CAMBRIDGE, Mass.--(BUSINESS WIRE)--Imara Inc., a clinical stage biopharmaceutical company, today announced that its Chief Executive Officer, Rahul Ballal, Ph.D., will present at the 7th Annual Sickle Cell Disease Therapeutic Conference on Sept. 13 in New York City. Dr. Ballal’s presentation is scheduled for 3:30 p.m. ET during the company presentations portion of the conference, which is being held at the Park Central Hotel.
Earlier this year, Imara dosed the first patient in its ongoing Phase 2a clinical trial of IMR-687 in adult patients with sickle cell disease. IMR-687 is an oral therapy for once-daily dosing to address both the underlying red and white blood cell pathologies associated with the disease. Interim data from the trial is expected in the fourth quarter of 2018.
The Annual Sickle Cell Disease Therapeutics Conference is a forum to discuss the latest advancements and future trends for treating patients with sickle cell disease. Conference attendees will hear presentations from clinical-stage companies, key opinion leaders, patients, policy makers, and healthcare analysts.
About Sickle Cell Disease
Sickle cell disease is a rare, genetically inherited condition that alters hemoglobin, the protein in red blood cells that transports oxygen throughout the body. The altered hemoglobin distorts red blood cells into a sickle, or crescent, shape. Painful episodes can occur when sickled red blood cells, which are stiff and inflexible, get stuck in small blood vessels. These episodes deprive tissues and organs of oxygen-rich blood and can lead to vaso-occlusive crisis (VOC), acute chest syndrome (ACS), and permanent damage to organs including the liver, spleen, kidney and brain.
Imara Inc., is dedicated to developing novel therapeutics for patients with sickle cell disease and other hemoglobinopathies. Imara is currently developing IMR-687, a highly selective, potent small molecule inhibitor of PDE9, to treat patients with sickle cell disease.
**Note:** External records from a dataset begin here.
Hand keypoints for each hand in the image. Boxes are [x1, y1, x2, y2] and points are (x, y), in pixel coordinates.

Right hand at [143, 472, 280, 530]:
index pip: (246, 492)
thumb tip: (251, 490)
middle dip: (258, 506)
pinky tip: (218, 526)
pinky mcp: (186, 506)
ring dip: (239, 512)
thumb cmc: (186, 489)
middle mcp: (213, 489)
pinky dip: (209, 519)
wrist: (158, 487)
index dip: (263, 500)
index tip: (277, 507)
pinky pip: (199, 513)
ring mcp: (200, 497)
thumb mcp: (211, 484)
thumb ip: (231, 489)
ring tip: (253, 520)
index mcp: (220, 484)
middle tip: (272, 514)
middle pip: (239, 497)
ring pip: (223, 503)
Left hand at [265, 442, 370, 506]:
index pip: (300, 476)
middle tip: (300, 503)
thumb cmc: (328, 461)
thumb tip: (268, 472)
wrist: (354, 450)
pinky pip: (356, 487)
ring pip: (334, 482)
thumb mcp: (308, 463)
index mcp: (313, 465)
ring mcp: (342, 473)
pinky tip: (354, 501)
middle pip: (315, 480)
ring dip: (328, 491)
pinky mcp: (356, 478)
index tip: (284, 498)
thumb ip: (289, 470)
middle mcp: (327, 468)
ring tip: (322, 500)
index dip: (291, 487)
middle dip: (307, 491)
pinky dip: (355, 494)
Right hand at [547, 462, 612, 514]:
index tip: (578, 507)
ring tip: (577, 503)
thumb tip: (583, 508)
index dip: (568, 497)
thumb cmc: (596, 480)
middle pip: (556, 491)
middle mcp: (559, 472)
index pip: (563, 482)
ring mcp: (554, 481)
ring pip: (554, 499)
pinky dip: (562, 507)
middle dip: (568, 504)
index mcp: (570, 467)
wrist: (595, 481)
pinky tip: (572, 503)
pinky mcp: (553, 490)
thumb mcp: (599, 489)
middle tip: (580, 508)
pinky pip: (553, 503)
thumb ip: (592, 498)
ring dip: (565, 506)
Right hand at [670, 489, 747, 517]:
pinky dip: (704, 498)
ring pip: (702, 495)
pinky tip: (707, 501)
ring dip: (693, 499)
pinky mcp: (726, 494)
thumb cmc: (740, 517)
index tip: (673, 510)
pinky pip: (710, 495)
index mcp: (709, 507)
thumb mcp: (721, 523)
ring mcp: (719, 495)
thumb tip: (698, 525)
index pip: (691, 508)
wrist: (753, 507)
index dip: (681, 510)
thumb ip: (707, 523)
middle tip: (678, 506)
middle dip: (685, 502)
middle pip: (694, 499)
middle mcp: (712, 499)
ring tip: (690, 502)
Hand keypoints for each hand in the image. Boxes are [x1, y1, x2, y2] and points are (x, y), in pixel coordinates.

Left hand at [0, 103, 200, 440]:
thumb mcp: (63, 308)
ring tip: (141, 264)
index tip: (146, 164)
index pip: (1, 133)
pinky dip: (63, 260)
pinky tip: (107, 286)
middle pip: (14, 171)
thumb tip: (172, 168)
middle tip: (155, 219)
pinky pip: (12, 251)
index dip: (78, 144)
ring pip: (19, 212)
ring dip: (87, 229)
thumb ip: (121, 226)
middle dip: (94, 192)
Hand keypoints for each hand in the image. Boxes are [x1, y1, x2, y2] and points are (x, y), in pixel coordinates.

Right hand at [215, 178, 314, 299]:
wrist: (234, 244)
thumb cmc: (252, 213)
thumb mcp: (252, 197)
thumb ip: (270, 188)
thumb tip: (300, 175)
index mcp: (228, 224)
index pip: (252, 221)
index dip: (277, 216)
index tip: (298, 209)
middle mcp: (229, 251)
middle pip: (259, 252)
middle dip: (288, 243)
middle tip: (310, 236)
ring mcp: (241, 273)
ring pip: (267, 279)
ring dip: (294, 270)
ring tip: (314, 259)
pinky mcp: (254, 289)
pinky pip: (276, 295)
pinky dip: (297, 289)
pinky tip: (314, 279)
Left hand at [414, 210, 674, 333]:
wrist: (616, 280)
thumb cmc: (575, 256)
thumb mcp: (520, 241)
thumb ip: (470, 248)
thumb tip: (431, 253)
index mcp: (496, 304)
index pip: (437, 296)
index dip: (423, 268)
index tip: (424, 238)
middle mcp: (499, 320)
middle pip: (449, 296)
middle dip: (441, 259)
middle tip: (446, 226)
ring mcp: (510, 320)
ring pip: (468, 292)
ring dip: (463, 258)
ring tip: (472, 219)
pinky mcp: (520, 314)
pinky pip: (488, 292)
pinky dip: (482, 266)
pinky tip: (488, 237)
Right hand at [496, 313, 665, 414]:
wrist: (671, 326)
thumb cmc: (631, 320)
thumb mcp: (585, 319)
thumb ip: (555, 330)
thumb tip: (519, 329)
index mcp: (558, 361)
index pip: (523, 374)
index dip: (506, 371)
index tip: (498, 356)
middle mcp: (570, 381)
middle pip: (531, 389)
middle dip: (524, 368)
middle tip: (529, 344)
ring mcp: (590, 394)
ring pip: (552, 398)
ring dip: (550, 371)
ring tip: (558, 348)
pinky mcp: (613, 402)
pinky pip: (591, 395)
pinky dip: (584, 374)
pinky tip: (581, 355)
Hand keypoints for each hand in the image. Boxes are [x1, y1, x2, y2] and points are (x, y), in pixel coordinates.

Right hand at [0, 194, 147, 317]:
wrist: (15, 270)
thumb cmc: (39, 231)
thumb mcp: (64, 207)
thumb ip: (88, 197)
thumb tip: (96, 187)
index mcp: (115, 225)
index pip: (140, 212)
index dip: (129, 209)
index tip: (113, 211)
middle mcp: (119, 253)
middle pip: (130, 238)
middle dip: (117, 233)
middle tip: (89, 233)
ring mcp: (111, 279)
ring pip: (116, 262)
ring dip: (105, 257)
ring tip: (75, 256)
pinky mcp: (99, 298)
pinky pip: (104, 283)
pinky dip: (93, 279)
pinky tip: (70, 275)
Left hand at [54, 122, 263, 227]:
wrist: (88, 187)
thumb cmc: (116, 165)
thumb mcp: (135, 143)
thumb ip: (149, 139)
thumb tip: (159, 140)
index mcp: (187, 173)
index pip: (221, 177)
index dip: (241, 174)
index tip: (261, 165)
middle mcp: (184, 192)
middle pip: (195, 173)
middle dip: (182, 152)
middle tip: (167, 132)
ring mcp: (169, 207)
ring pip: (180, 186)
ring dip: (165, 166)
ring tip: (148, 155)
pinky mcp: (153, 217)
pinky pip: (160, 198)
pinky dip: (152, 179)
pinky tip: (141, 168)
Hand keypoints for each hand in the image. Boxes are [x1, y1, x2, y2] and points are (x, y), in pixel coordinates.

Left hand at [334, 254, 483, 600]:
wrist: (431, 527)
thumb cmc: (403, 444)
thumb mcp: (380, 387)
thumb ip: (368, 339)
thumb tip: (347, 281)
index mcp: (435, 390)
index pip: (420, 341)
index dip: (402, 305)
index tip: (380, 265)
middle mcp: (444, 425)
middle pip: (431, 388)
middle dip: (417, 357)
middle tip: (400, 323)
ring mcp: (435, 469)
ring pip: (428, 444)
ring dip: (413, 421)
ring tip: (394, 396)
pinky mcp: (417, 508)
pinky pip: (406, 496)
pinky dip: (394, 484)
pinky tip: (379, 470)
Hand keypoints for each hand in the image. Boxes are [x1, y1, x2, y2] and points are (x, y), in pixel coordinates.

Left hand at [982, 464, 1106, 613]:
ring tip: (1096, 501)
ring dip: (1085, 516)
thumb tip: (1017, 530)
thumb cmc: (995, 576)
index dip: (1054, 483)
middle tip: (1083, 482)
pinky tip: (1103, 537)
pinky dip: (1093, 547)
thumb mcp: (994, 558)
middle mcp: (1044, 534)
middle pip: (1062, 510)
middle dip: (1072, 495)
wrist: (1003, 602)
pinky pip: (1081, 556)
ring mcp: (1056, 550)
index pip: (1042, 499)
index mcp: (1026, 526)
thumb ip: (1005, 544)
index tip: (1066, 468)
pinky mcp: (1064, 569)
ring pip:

IMR-687 was specifically designed to treat patients with sickle cell disease by both reducing red blood cell sickling and blockage of blood vessels that are underlying causes of the pathology of sickle cell disease. The company was launched out of orphan drug accelerator Cydan Development with financing from life science investors NEA, Pfizer Venture Investments, Lundbeckfond Ventures, Bay City Capital and Alexandria Venture Investments.